The Wall Street Journal is reporting that in the latest defection, Iraqi Vice President Tariq al-Hashimi has said that he was quitting the Iraqi Islamic Party (IIP) and forming a new party. According to the report:
Iraqi Vice President Tariq al-Hashimi, shown in July, said this month that he was quitting the Iraqi Islamic Party and forming a new party. After many Sunni groups made peace with Mr. Maliki’s government, Sunni politicians looked forward to January’s election as a way to ratchet up their political standing. Those hopes are now threatened by disunity. Several prominent politicians have recently left the biggest Sunni Arab political grouping, the Iraqi Islamic Party, or the IIP. After IIP losses to upstart rival Sunni groups in January elections, many bloc members said their political chances would improve outside the group.

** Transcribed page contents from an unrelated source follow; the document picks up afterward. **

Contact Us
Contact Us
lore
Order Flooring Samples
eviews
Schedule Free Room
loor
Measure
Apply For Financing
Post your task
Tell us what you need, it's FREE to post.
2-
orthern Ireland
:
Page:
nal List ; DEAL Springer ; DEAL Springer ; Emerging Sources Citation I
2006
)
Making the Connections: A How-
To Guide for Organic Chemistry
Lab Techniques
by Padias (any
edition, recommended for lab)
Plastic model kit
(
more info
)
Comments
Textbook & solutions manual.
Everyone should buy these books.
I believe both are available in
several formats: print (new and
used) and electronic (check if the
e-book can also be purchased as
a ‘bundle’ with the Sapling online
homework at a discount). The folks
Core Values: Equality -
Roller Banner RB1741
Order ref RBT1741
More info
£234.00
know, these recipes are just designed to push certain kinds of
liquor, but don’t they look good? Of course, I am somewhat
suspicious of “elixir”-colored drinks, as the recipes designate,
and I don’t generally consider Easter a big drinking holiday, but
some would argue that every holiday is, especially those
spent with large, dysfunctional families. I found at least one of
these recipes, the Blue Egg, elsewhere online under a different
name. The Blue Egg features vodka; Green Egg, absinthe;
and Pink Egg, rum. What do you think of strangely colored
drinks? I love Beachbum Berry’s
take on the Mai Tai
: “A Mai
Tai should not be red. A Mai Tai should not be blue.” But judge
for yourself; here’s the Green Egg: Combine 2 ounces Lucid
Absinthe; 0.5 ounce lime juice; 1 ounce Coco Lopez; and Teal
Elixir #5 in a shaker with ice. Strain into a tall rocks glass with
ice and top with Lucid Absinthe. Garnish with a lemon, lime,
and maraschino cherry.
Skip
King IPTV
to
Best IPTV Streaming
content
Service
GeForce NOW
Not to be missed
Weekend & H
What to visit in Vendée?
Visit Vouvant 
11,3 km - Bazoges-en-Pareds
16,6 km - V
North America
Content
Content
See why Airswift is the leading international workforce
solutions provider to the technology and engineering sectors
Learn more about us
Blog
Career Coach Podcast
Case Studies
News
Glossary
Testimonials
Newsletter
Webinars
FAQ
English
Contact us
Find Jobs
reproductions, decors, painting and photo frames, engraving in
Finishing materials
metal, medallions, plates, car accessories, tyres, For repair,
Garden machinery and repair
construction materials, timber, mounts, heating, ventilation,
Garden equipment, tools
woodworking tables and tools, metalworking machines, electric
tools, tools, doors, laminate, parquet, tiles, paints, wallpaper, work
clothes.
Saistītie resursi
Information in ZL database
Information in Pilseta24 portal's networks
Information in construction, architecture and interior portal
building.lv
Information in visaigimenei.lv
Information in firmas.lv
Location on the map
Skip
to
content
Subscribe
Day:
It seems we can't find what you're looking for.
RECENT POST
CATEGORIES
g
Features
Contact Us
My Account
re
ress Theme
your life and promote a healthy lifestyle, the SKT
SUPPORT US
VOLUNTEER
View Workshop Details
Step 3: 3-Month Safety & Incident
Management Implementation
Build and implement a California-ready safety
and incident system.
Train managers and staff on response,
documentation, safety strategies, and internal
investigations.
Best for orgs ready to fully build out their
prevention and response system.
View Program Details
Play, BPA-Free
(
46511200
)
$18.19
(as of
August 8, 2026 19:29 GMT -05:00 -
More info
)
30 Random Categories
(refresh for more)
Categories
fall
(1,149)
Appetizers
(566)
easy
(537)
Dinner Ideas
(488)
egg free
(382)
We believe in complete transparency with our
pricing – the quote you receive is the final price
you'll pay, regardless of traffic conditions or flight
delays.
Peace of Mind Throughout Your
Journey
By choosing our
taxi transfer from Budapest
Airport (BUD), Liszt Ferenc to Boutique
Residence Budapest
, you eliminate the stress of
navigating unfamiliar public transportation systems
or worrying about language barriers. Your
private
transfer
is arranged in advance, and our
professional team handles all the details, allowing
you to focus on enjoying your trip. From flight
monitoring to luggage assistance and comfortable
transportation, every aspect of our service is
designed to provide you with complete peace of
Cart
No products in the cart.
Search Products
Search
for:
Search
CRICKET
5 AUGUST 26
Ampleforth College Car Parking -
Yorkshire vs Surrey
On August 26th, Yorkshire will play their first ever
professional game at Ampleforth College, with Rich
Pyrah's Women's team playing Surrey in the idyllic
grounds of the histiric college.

The IIP is the largest bloc in an umbrella Sunni alliance known as the Iraq Accord Front, the third-largest bloc in parliament behind a Shia coalition and a Kurdish alliance. Defections could hurt the slate as it positions itself as the main voice for the Sunni vote. It could also weaken Sunni unity and resolve in hostile disputes with Kurdish officials in Iraq’s north. Sunnis who are worried about being underrepresented in Iraqi politics have been the biggest proponents of a strong federal government in Baghdad, to check any Shiite and Kurdish encroachment. Kurds, however, have pushed forcefully for more sovereignty in the semi-independent northern enclave. Kurds have also squabbled with Sunnis over disputed land, including the oil-rich northern capital, Kirkuk. “The Kurdish bloc is a coherent one because it shares the common goals of making Kirkuk a part of Kurdistan and other nationalistic issues,” said political analyst Watheq Abdul Qadir. “That unity can hurt the Sunnis because they are not coming together as one.” This month, Iraqi Vice President Tariq al-Hashimi said he would leave the IIP to form a new political party, called the Renewal List. Mr. Hashimi has said his new party strives to rise above sectarian and ethnic divisions that have defined Iraqi politics for the last several years. He hasn’t named others who will join him in the new party, but he said it will be made up of tribal leaders and academics, among others.
A post in May of this year reported that Osama al-Tikriti, the father of U.K Muslim Brotherhood leader Anas al-Tikriti, was elected as the new secretary general of the IIP.
The IIP is strongly tied to the global Muslim Brotherhood. According to a profile posted on globalsecurity.org:
The Iraqi Islamic Party (IIP), established in 1960, is the major Sunni political organization in the country …The party was suppressed during the regime of former President Saddam Hussein. Many of its members were forced to flee the country. The party returned to public life after coalition forces occupied Iraq. The IIP seeks to preserve the leading role Sunnis have had in running the country starting with the establishment of the modern Iraqi state in the beginning of the 20th century. The Iraqi Islamic Party was formed as an Iraqi Muslim Brotherhood organization, and conducted underground work during the Baathist period. Thee party does not considers itself a branch of the Muslim Brotherhood Group, established in Egypt in 1994, nor a political front for it in Iraq. The Iraqi Islamic Party acknowledges strong ties to the Egyptian Muslim Brotherhood through political and intellectual alliances.